Required action >> Reproduce the listing in full, pictures excluded.
◆ ◆ ◆
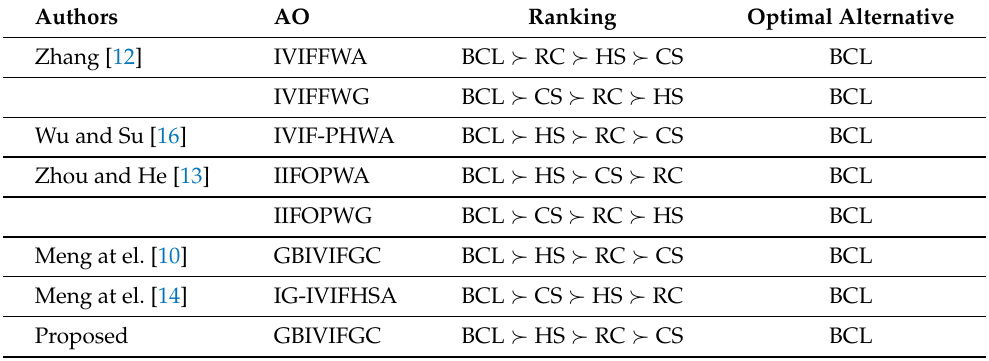
Table 7. Comparison of proposed operators with some existing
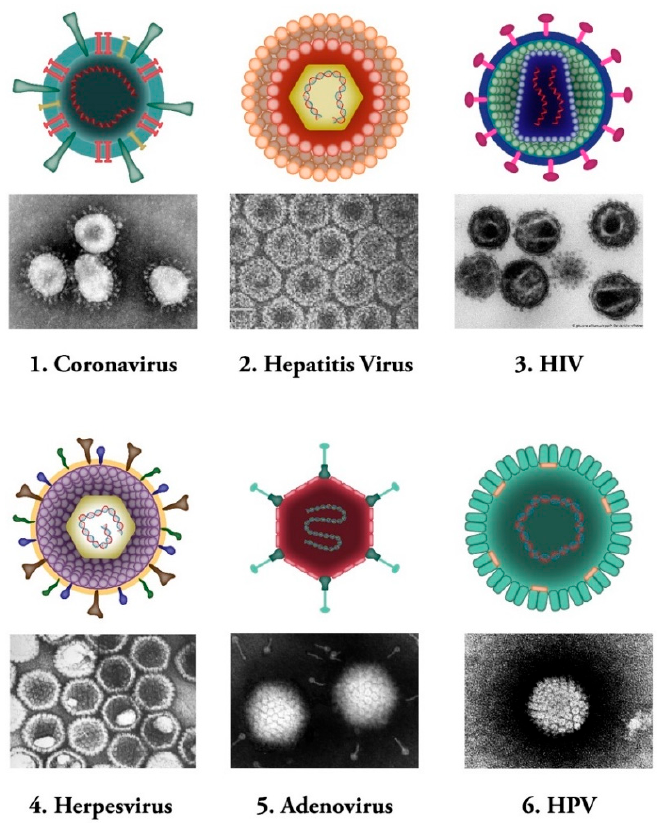
Figure 1. Common human viral pathogens. Six types of human infecting viruses, including corona- virus, hepatitis virus, human immunodeficiency virus (HIV), herpesvirus, adenovirus, human pap- illoma virus (HPV) are depicted schematically or as observed under electron microscopes.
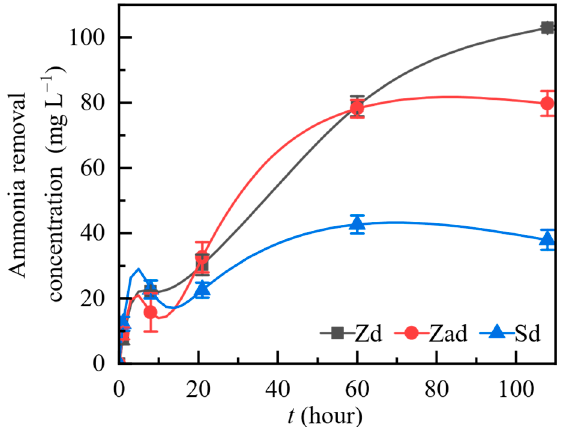
Figure 6. Nitrogen adsorption kinetics with three zeolite treatment groups. Black squares indicate heat-dried zeolite (Zd); red circles indicate air-dried zeolite (Zad); blue triangles indicate heat-dried soil without zeolite (Sd).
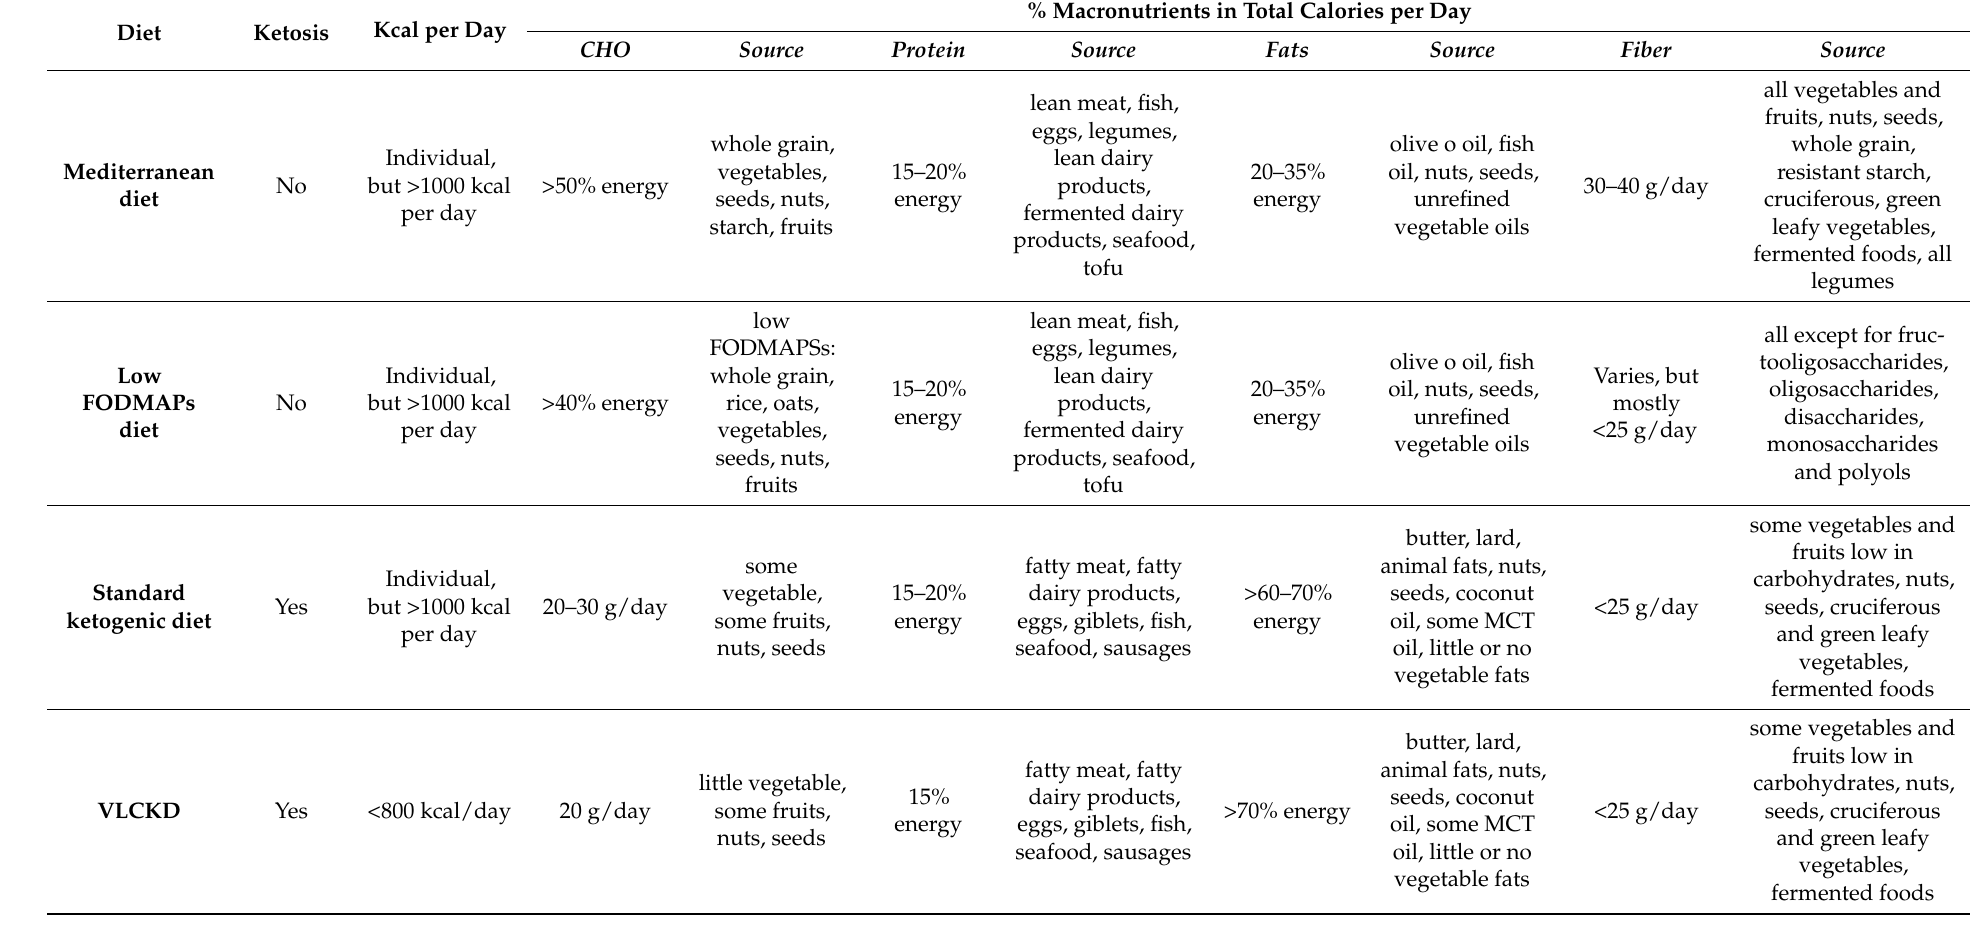
Table 3. Characteristics of different types of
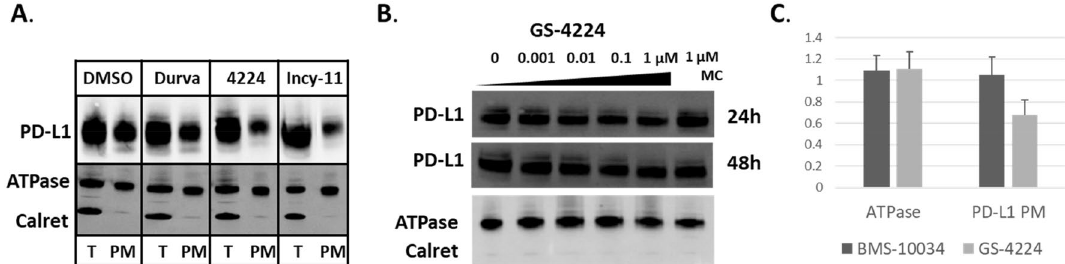
Figure 3. WB analysis of reduction in PD-L1 on the cell surface. ( A ) PD-L1 levels in plasma membrane isolated from MDA-MB231 GFP. WB signal from samples treated with durvalumab, GS-4224, or INCY-11 is compared to the one obtained for the DMSO control. Na + /K + ATPase is used as the plasma membrane marker, and calreticulin as the ER marker. T stands for total protein fraction, PM stands for plasma membrane fraction. ( B ) Titration of GS-4224 compound in MDA-MB-231 GFP cells. Tenfold serial dilution was used with a concentration range: 1 nM–1 µM and with samples collected at 24 h and 48 h. Annotation is as in ( A ), and MC stands for macrocycle, BMS-10034. ( C ) Bar graph comparison of WB signal intensity for PD-L1 plasma membrane protein in MDA-MB-231 GFP cells treated with either 1 µM GS-4224 or 1 µM BMS-10034. Na + /K + ATPase is used as a control for general plasma membrane protein levels. Cropped and grouped blots here and in all the following figures are explicitly delineated either with dividing lines or white space. All uncropped blots are included in the Supplemental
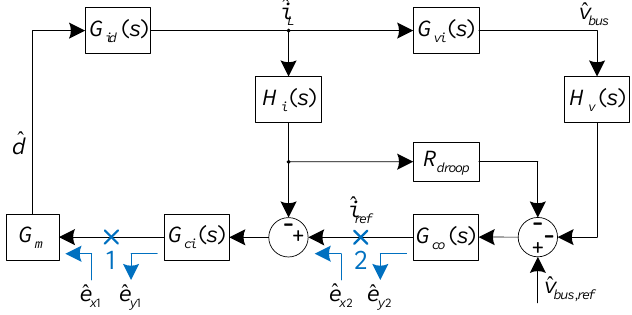
Figure 13. Measurement of the loop gains T 1 ( s ) and T 2 ( s ) .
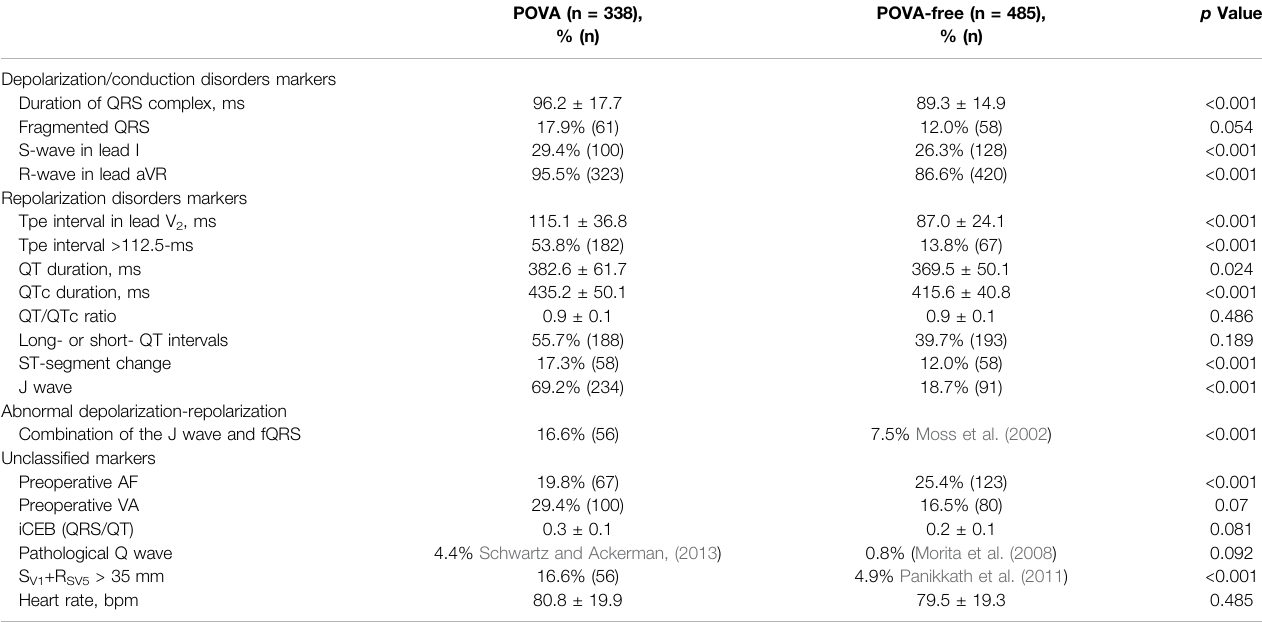
TABLE 2 | Preoperative electrocardiographic data in patients with POVA and POVA-free.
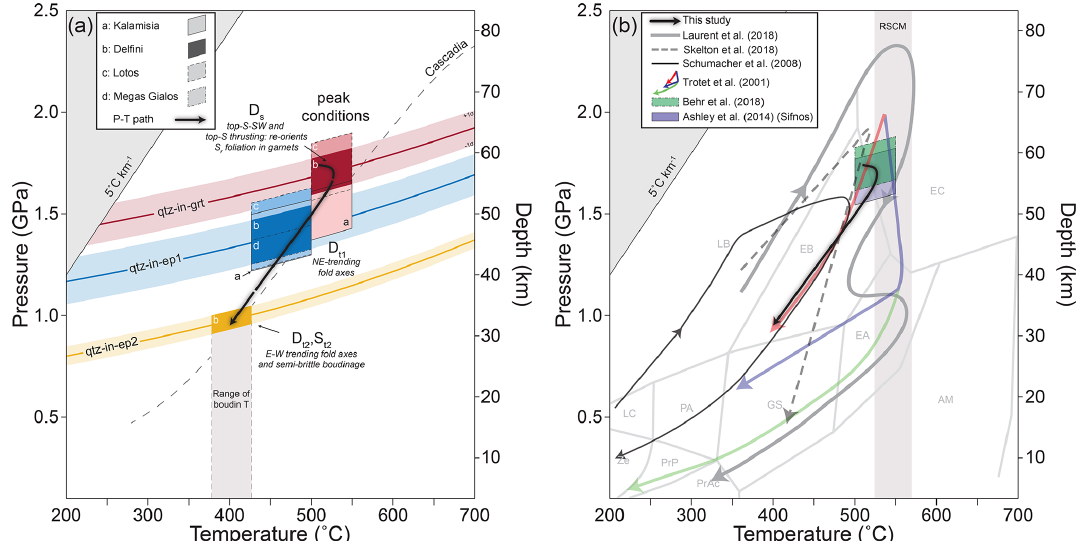
Figure 7. (a) P – T conditions deduced from elastic thermobarometry and oxygen isotope thermometry superimposed on modeled Cascadia slap-top geotherm (Syracuse et al., 2010) and (b) reference P – T conditions. (a) P trap from groups 1, 2, and 3 that reflect peak (qtz-in- garnet), retrograde blueschist–greenschist facies (qtz-in-ep1, D t1 ), and late greenschist facies (qtz-in-ep2, D t2 ) conditions. Solid red, blue, and yellow lines and rectangles are the P trap isomekes (calculated from the mean residual inclusion pressure of each group) and our best- estimate entrapment conditions, respectively. Transparent lines are P trap errors (1 σ around the mean) for analyses from Delfini samples. Gray box bounds the range of temperatures calculated from oxygen isotope thermometry of quartz–calcite boudin-neck precipitates. D s is the oldest stage of deformation in outcrop. Subsequent D t deformation is separated into D t1 and D t2 to differentiate between older and younger stages of upright folding, respectively, that form NE–SW (D t1 ) and E–W (D t2 ) lineations under blueschist and greenschist facies conditions. (b) Recalculated P trap values from Behr et al. (2018) (Syros) and Ashley et al. (2014) (Sifnos) and shown in purple (solid border) and green (dashed border) rectangles, respectively. Metamorphic facies are taken from (Peacock, 1993). Metamorphic facies fields (Peacock, 1993): zeolite (ZE), prehnite–pumpellyite (PrP), prehnite–actinolite (PrAc), pumpellyite–actinolite (PA), lawsonite–chlorite (LC), greenschist (GS), lawsonite–blueschist (LB), epidote–blueschist (EB), epidote–amphibolite (EA), amphibolite (AM), and eclogite (EC). RSCM: Raman spectroscopy of carbonaceous material (data from Laurent et al.,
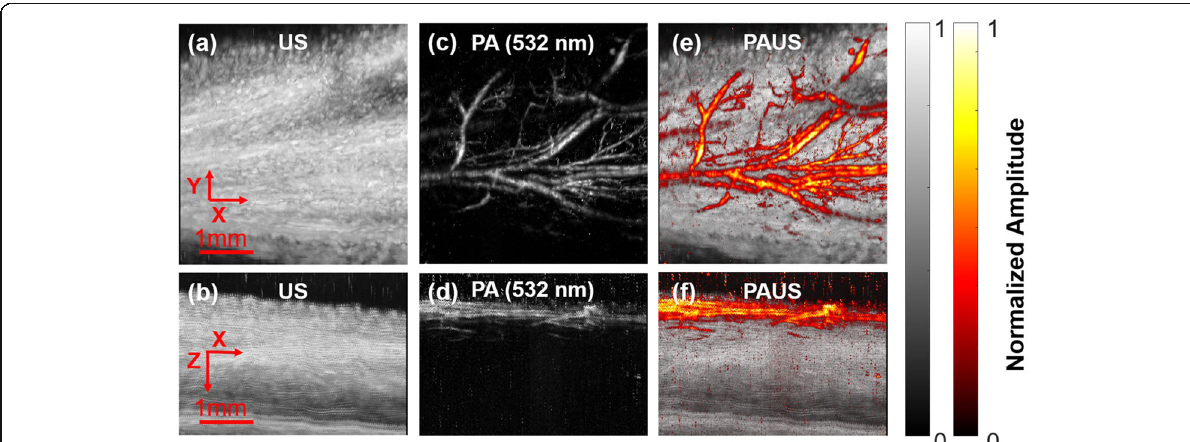
Fig. 3 Concurrent PAUS of a mouse hind paw. In vivo PAUS results of a mouse ’ s hind paw, showing the XY and XZ projections for US ( a , b ), PA ( c , d ), and fused PAUS ( e , f ). The FOV in the XY plane is 4.8 × 4 mm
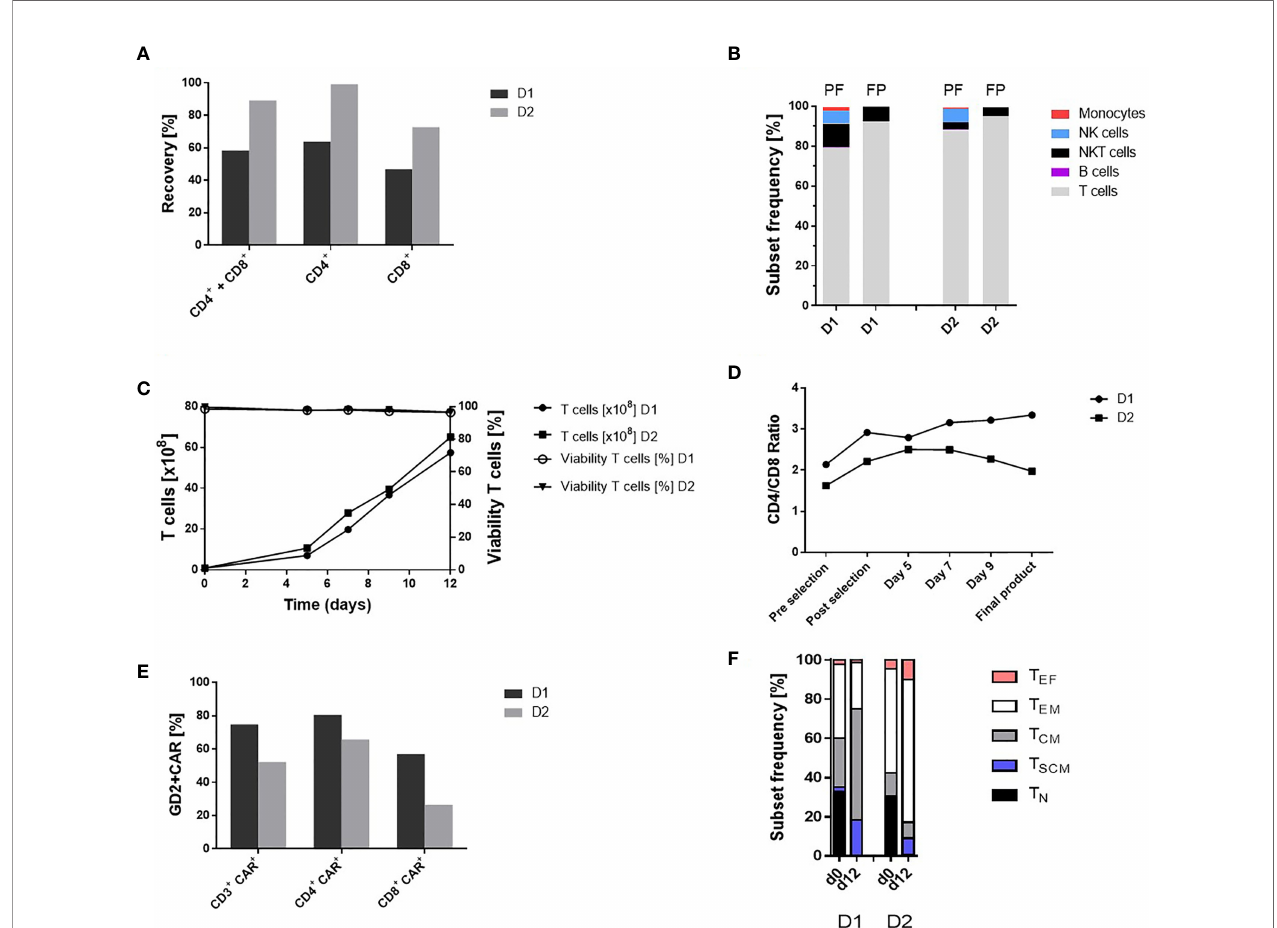
FIGURE 2 | Automated GMP-compliant manufacturing of IL-18 TRUCKs targeting GD 2 using the CliniMACS Prodigy ® (clinical-scale process). (A) Recovery (cell population in percent of cell population pre-enrichment) of CD4 + and CD8 + cells after enrichment. (B) Cell composition after enrichment of CD4 + and CD8 + cells and in the fi nal products. The achieved T cell purity in the positive fraction (PF) was 79.1% D1 and 87.7% D2 with contaminating CD56 + CD3 + NKT cells (12.0% D1 and 3.8% D2), CD56 + CD3 - NK cells (6.4% D1 and 6.8% D2), CD14 + monocytes (1.9% D1 and 0.6% D2) and CD20 + B cells (0.2% D1 and 0.5% D2). Cell composition of the fi nal products (FP) with a purity of 92.1% D1 and 95.0% D2 T cells (CD3 + /CD56 - ) and impurities with NKT cells (7.6% D1 and 4.4% D2) as well as residual 0.1% D1 and 0.2% D2 NK cells. Residual B cells (0.05% D2) were detected but no monocytes in the fi nal products. (C) Expansion and viability of T cells (CD3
◆ ◆ ◆
Reply >>
Table 7. Comparison of proposed operators with some existing
Figure 1. Common human viral pathogens. Six types of human infecting viruses, including corona- virus, hepatitis virus, human immunodeficiency virus (HIV), herpesvirus, adenovirus, human pap- illoma virus (HPV) are depicted schematically or as observed under electron microscopes.
Figure 6. Nitrogen adsorption kinetics with three zeolite treatment groups. Black squares indicate heat-dried zeolite (Zd); red circles indicate air-dried zeolite (Zad); blue triangles indicate heat-dried soil without zeolite (Sd).
Table 3. Characteristics of different types of
Figure 3. WB analysis of reduction in PD-L1 on the cell surface. ( A ) PD-L1 levels in plasma membrane isolated from MDA-MB231 GFP. WB signal from samples treated with durvalumab, GS-4224, or INCY-11 is compared to the one obtained for the DMSO control. Na + /K + ATPase is used as the plasma membrane marker, and calreticulin as the ER marker. T stands for total protein fraction, PM stands for plasma membrane fraction. ( B ) Titration of GS-4224 compound in MDA-MB-231 GFP cells. Tenfold serial dilution was used with a concentration range: 1 nM–1 µM and with samples collected at 24 h and 48 h. Annotation is as in ( A ), and MC stands for macrocycle, BMS-10034. ( C ) Bar graph comparison of WB signal intensity for PD-L1 plasma membrane protein in MDA-MB-231 GFP cells treated with either 1 µM GS-4224 or 1 µM BMS-10034. Na + /K + ATPase is used as a control for general plasma membrane protein levels. Cropped and grouped blots here and in all the following figures are explicitly delineated either with dividing lines or white space. All uncropped blots are included in the Supplemental
Figure 13. Measurement of the loop gains T 1 ( s ) and T 2 ( s ) .
TABLE 2 | Preoperative electrocardiographic data in patients with POVA and POVA-free.
Figure 7. (a) P – T conditions deduced from elastic thermobarometry and oxygen isotope thermometry superimposed on modeled Cascadia slap-top geotherm (Syracuse et al., 2010) and (b) reference P – T conditions. (a) P trap from groups 1, 2, and 3 that reflect peak (qtz-in- garnet), retrograde blueschist–greenschist facies (qtz-in-ep1, D t1 ), and late greenschist facies (qtz-in-ep2, D t2 ) conditions. Solid red, blue, and yellow lines and rectangles are the P trap isomekes (calculated from the mean residual inclusion pressure of each group) and our best- estimate entrapment conditions, respectively. Transparent lines are P trap errors (1 σ around the mean) for analyses from Delfini samples. Gray box bounds the range of temperatures calculated from oxygen isotope thermometry of quartz–calcite boudin-neck precipitates. D s is the oldest stage of deformation in outcrop. Subsequent D t deformation is separated into D t1 and D t2 to differentiate between older and younger stages of upright folding, respectively, that form NE–SW (D t1 ) and E–W (D t2 ) lineations under blueschist and greenschist facies conditions. (b) Recalculated P trap values from Behr et al. (2018) (Syros) and Ashley et al. (2014) (Sifnos) and shown in purple (solid border) and green (dashed border) rectangles, respectively. Metamorphic facies are taken from (Peacock, 1993). Metamorphic facies fields (Peacock, 1993): zeolite (ZE), prehnite–pumpellyite (PrP), prehnite–actinolite (PrAc), pumpellyite–actinolite (PA), lawsonite–chlorite (LC), greenschist (GS), lawsonite–blueschist (LB), epidote–blueschist (EB), epidote–amphibolite (EA), amphibolite (AM), and eclogite (EC). RSCM: Raman spectroscopy of carbonaceous material (data from Laurent et al.,
Fig. 3 Concurrent PAUS of a mouse hind paw. In vivo PAUS results of a mouse ’ s hind paw, showing the XY and XZ projections for US ( a , b ), PA ( c , d ), and fused PAUS ( e , f ). The FOV in the XY plane is 4.8 × 4 mm
FIGURE 2 | Automated GMP-compliant manufacturing of IL-18 TRUCKs targeting GD 2 using the CliniMACS Prodigy ® (clinical-scale process). (A) Recovery (cell population in percent of cell population pre-enrichment) of CD4 + and CD8 + cells after enrichment. (B) Cell composition after enrichment of CD4 + and CD8 + cells and in the fi nal products. The achieved T cell purity in the positive fraction (PF) was 79.1% D1 and 87.7% D2 with contaminating CD56 + CD3 + NKT cells (12.0% D1 and 3.8% D2), CD56 + CD3 - NK cells (6.4% D1 and 6.8% D2), CD14 + monocytes (1.9% D1 and 0.6% D2) and CD20 + B cells (0.2% D1 and 0.5% D2). Cell composition of the fi nal products (FP) with a purity of 92.1% D1 and 95.0% D2 T cells (CD3 + /CD56 - ) and impurities with NKT cells (7.6% D1 and 4.4% D2) as well as residual 0.1% D1 and 0.2% D2 NK cells. Residual B cells (0.05% D2) were detected but no monocytes in the fi nal products. (C) Expansion and viability of T cells (CD3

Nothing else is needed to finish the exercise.